:: Document excerpt

I was surprised at my negative reaction to Wendy and the Lost Boys, Julie Salamon’s exhaustive biography of Wendy Wasserstein’s life, loves, laugh lines, web of lies and artful dodges. I read it nearly straight through, out of curiosity—a bit like a highbrow National Enquirer read. Wasserstein was a media darling in this town and, as is common in New York City, I know people who know people who were intimately related to her. But I never saw one of her plays so I read the biography to learn more about a celebrated playwright and the merits of what she wrote.
Oy. Almost too much information—and much of it colored by a rose gel that softened the searing heat of an unfiltered white stage light. Wasserstein came from that most usual of American origins, the dysfunctional family. Hers was adept at hiding important truths, fabricating settings and scenes and mixing nurture with emotional torture. The hidden-away mentally-impaired half-brother no one spoke of, the fact that her elder siblings were only half-siblings, again unspoken truths here, the relentless pressure to be perfect, super-hero progeny who achieved out of all proportion to the norm, married well and produced bragging rights offspring—all this informed the youngest Wasserstein’s emotional resilience and left her predictably damaged.
Wendy was a chubby child, adolescent and adult. Her skinny mother spent hours every day in a dance studio and never missed a chance to needle her daughter about her weight. Wendy never married. An entire not-very-funny-comedy could be written about mama’s barbs on that subject. In fact, Wasserstein did write about her mother, her own shortcomings and frustrations, her friends and their confidences–anything at all that crossed her path or tripped her up was fodder for the plays. She never bothered much with disguising the real models for her stage characters and she exposed the unpretty parts as often as the smart and humorous dialogs. Her total recall for a conversation and her trick of using it in a very public play had a dampening effect on some of her friendships. So did the reflections of the Wendy characters in her plays that were less than flattering about family and friends who were blindsided by the revelations on opening nights.

::::
:: Data to process

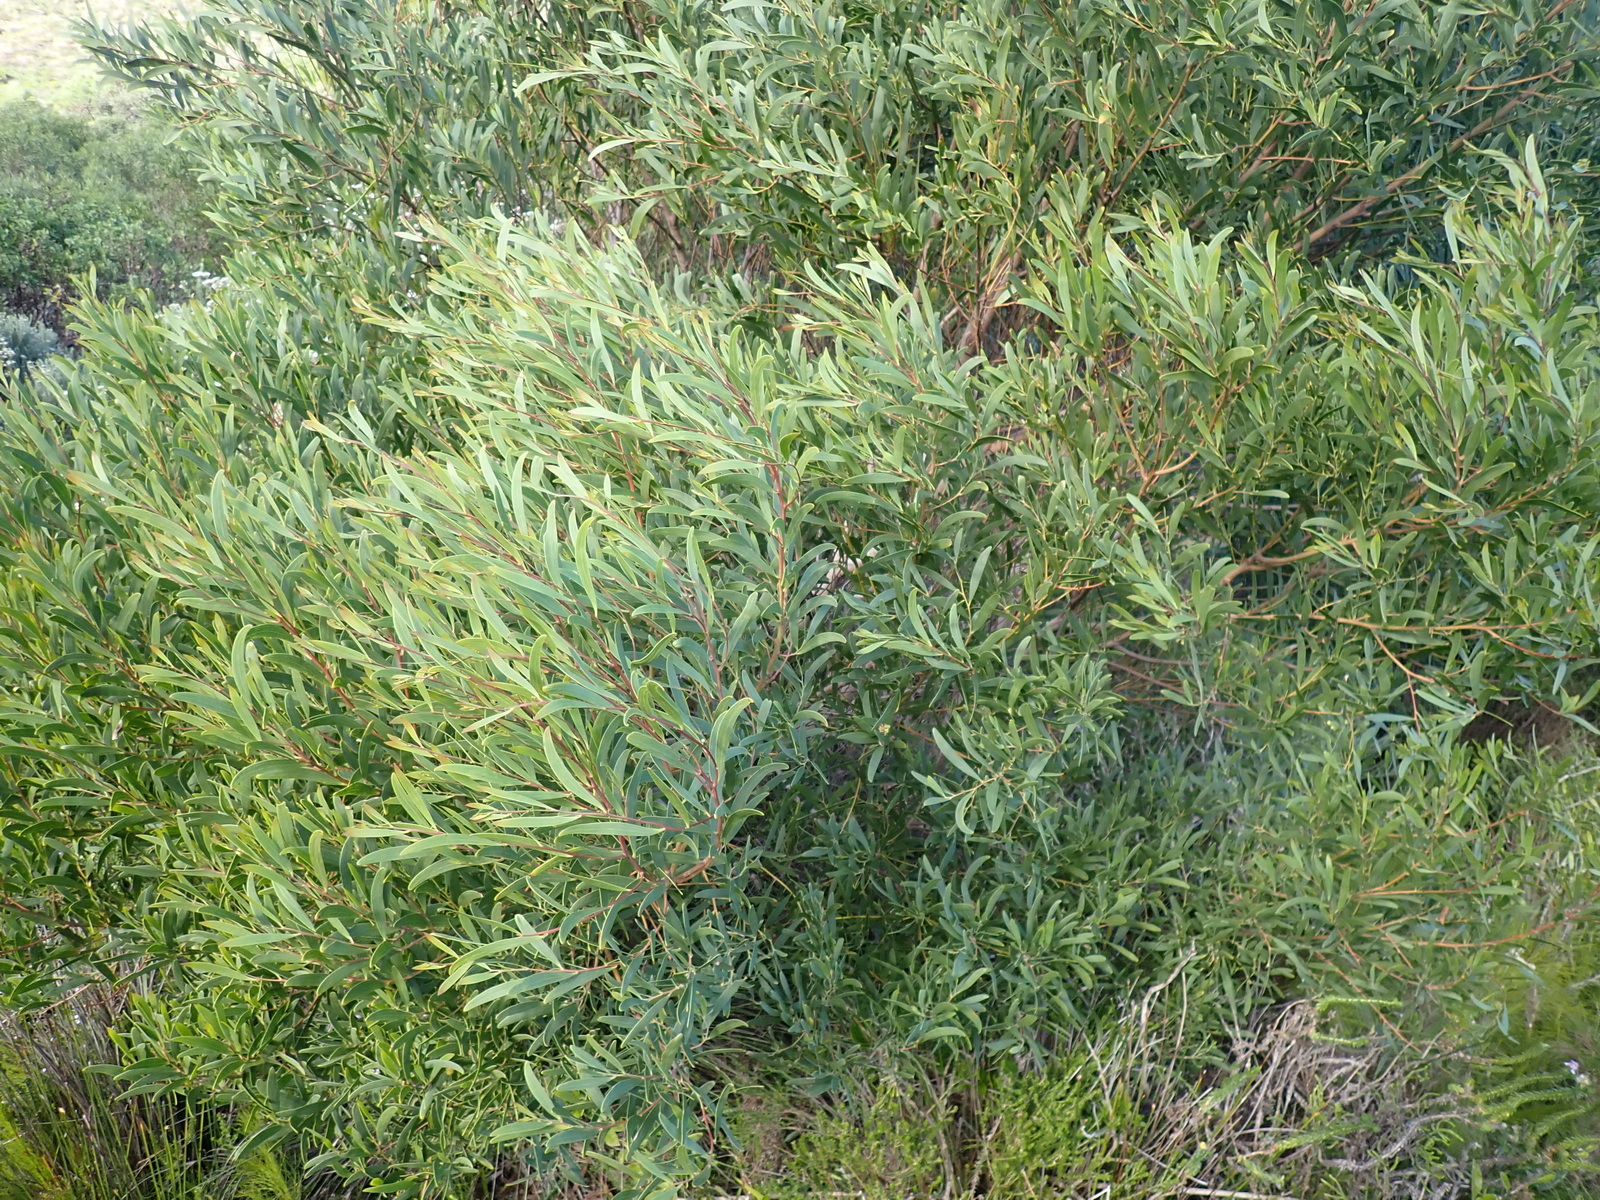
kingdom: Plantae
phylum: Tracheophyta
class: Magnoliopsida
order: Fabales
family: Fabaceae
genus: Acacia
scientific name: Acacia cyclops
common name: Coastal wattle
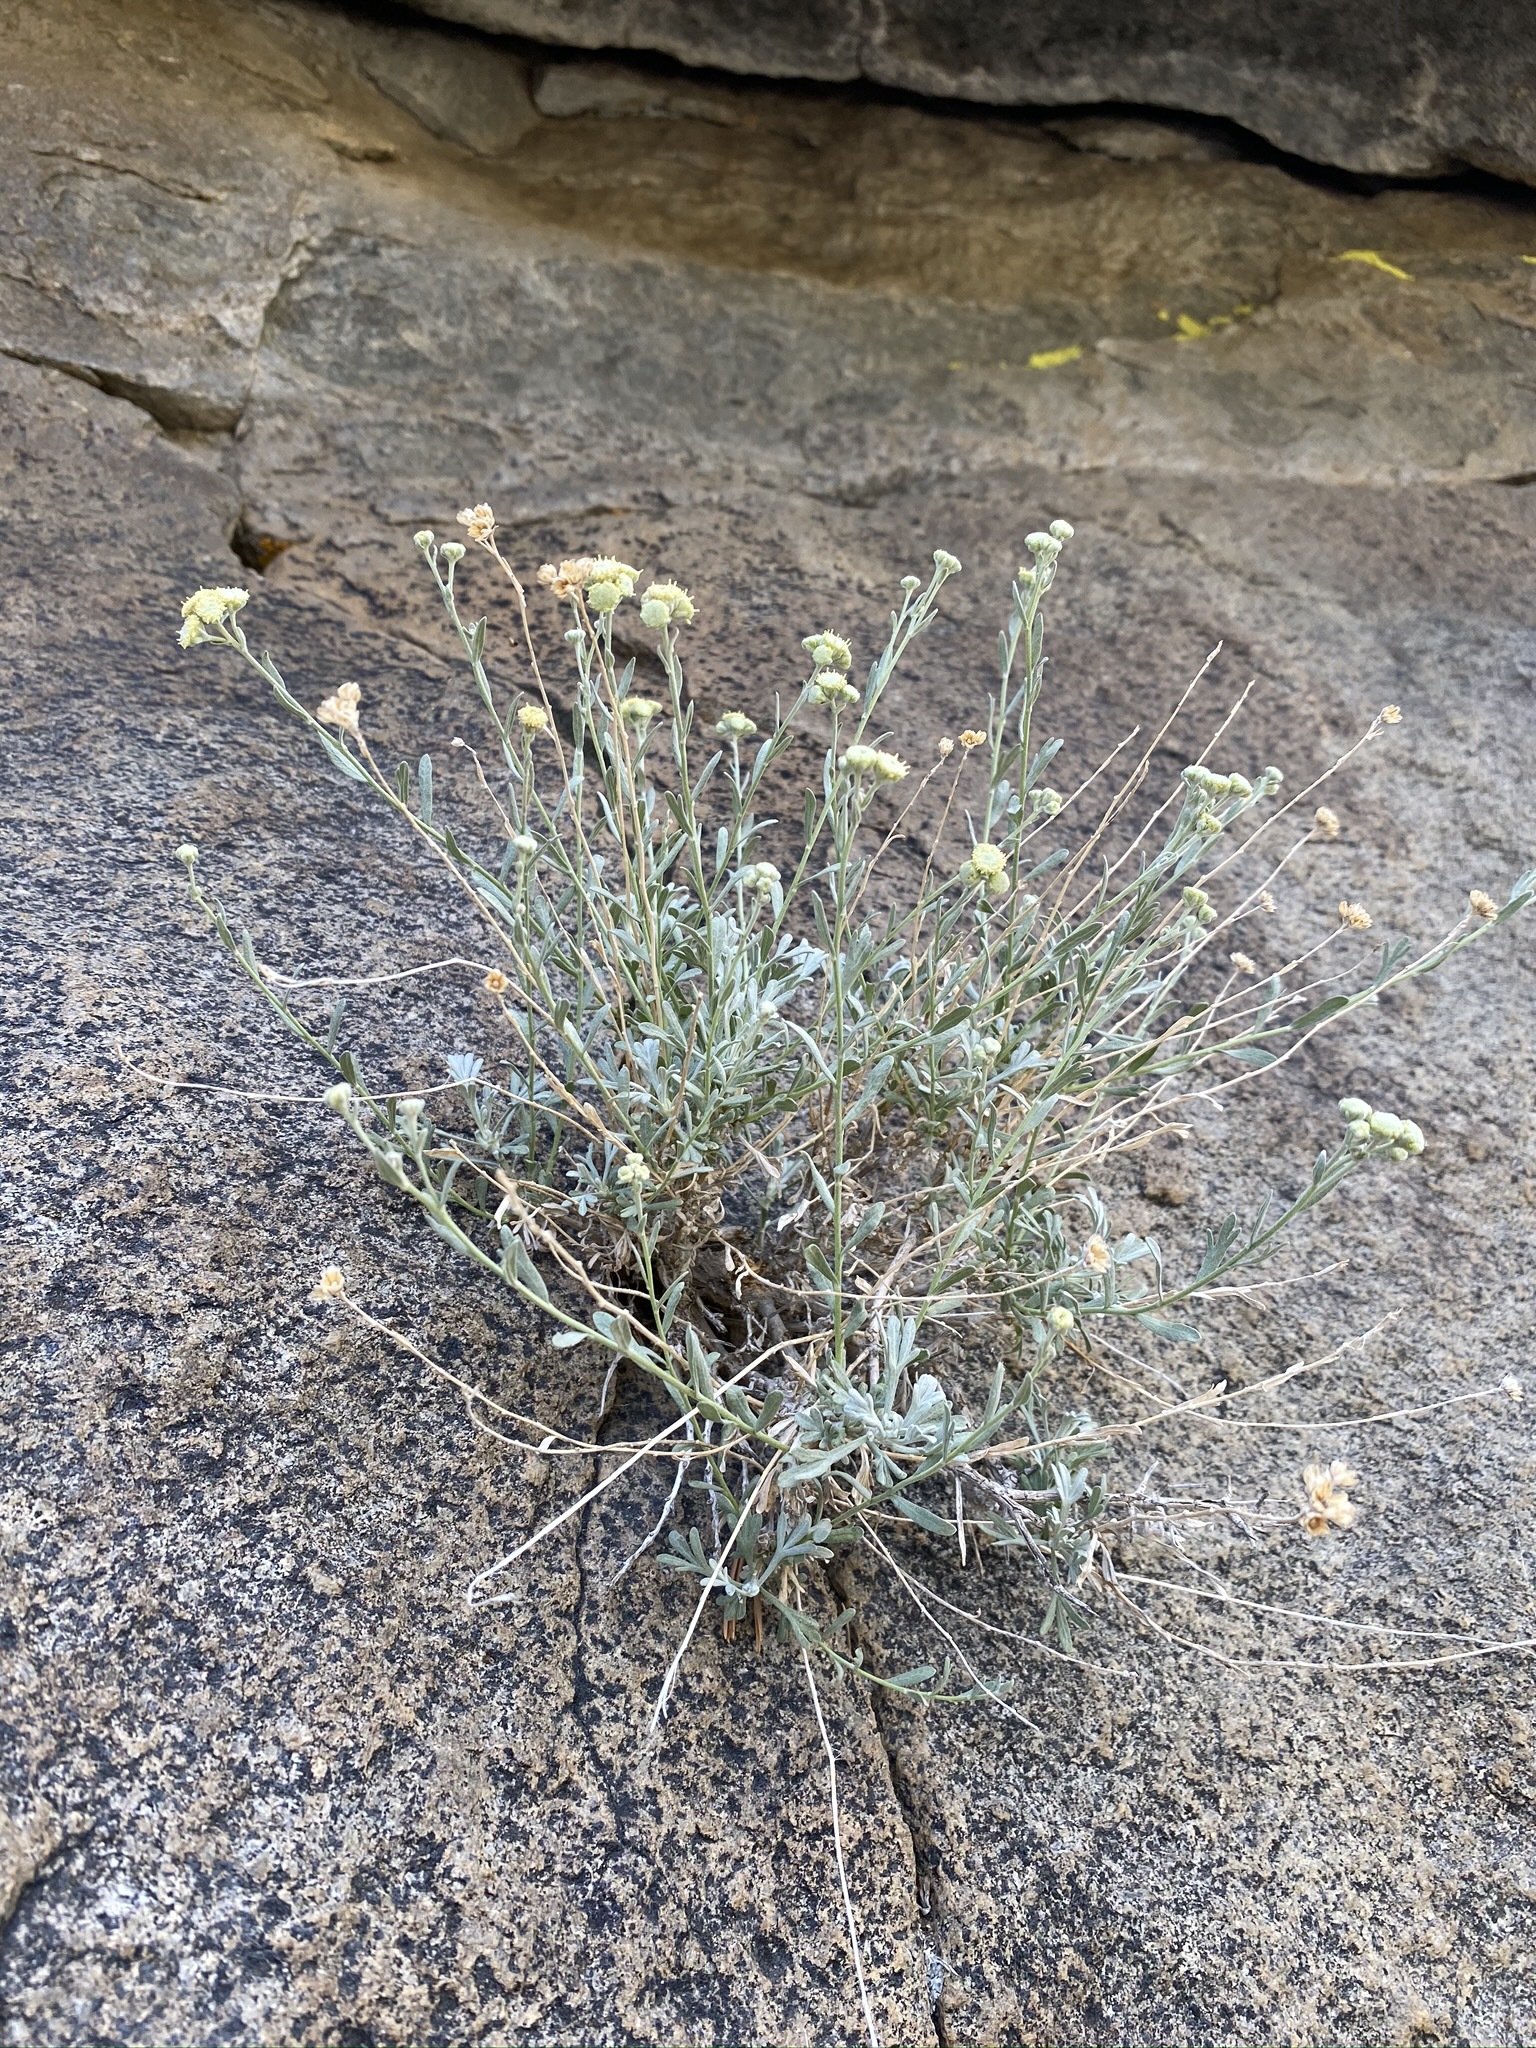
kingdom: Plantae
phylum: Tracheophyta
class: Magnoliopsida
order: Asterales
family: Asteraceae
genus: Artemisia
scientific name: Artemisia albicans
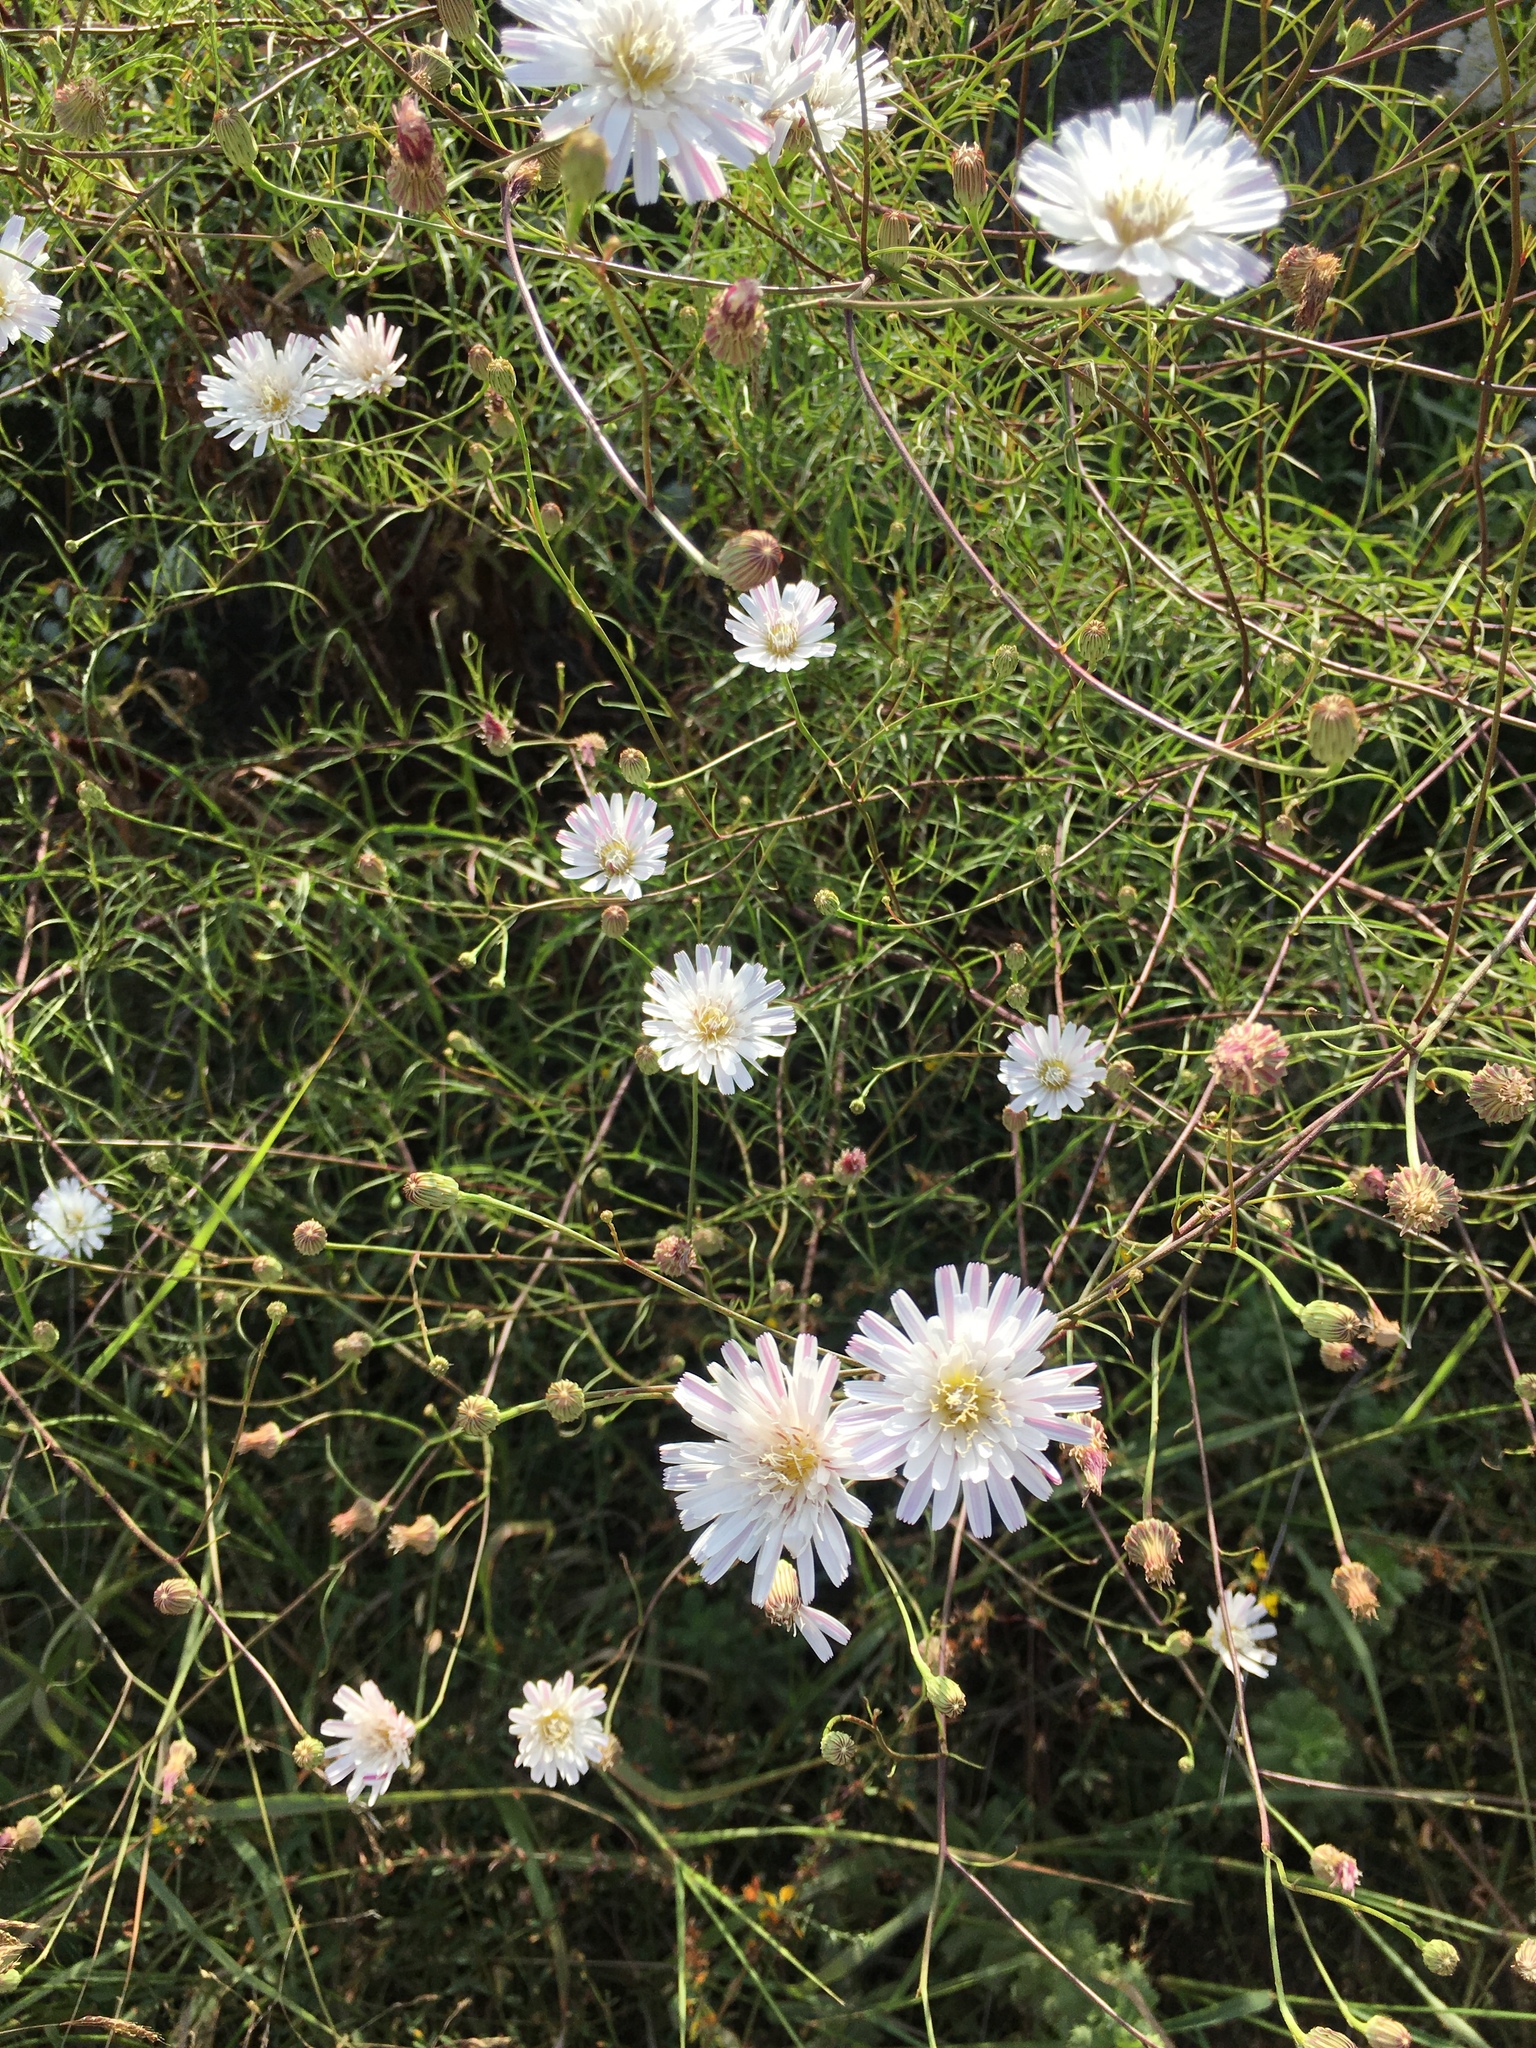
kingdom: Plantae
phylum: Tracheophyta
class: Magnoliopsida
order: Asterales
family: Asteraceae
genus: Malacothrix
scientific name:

::::

> [Work to complete]
(A) Copy, word for word, the stretch of the review of the Wendy Wasserstein biography from "I was surprised" through "what she wrote.".
(B) Write out exactly the stretch of the listing from the line containing "order: Fabales" through the end of the listing, both ends included. Leave out the pictures.

> [Task-by-task results]
(A)
I was surprised at my negative reaction to Wendy and the Lost Boys, Julie Salamon’s exhaustive biography of Wendy Wasserstein’s life, loves, laugh lines, web of lies and artful dodges. I read it nearly straight through, out of curiosity—a bit like a highbrow National Enquirer read. Wasserstein was a media darling in this town and, as is common in New York City, I know people who know people who were intimately related to her. But I never saw one of her plays so I read the biography to learn more about a celebrated playwright and the merits of what she wrote.

(B)
order: Fabales
family: Fabaceae
genus: Acacia
scientific name: Acacia cyclops
common name: Coastal wattle
kingdom: Plantae
phylum: Tracheophyta
class: Magnoliopsida
order: Asterales
family: Asteraceae
genus: Artemisia
scientific name: Artemisia albicans
kingdom: Plantae
phylum: Tracheophyta
class: Magnoliopsida
order: Asterales
family: Asteraceae
genus: Malacothrix
scientific name:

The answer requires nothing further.